Output the records exactly, and drop each picture.

[Extracted page text data]
◇ ◇ ◇ ◇

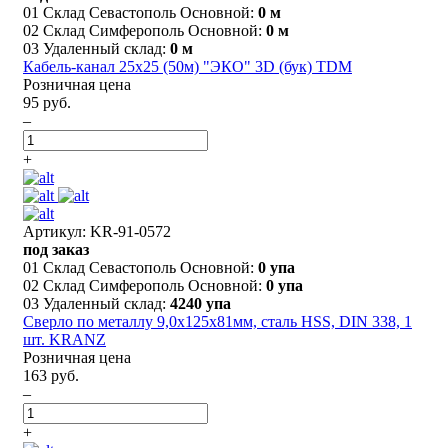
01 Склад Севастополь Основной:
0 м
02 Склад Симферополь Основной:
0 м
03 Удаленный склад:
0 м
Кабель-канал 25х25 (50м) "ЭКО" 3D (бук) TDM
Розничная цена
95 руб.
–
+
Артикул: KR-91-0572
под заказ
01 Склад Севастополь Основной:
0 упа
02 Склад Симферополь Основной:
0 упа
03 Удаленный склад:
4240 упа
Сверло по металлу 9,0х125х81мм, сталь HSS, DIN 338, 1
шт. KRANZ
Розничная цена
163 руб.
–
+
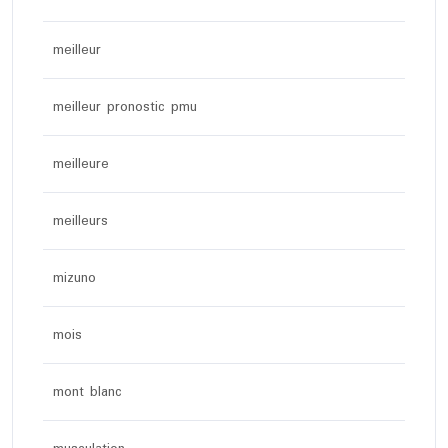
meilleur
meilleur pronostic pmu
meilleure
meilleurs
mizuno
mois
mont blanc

◇ ◇ ◇ ◇

* RESPONSE AREA *
01 Склад Севастополь Основной:
0 м
02 Склад Симферополь Основной:
0 м
03 Удаленный склад:
0 м
Кабель-канал 25х25 (50м) "ЭКО" 3D (бук) TDM
Розничная цена
95 руб.
–
+
Артикул: KR-91-0572
под заказ
01 Склад Севастополь Основной:
0 упа
02 Склад Симферополь Основной:
0 упа
03 Удаленный склад:
4240 упа
Сверло по металлу 9,0х125х81мм, сталь HSS, DIN 338, 1
шт. KRANZ
Розничная цена
163 руб.
–
+
meilleur
meilleur pronostic pmu
meilleure
meilleurs
mizuno
mois
mont blanc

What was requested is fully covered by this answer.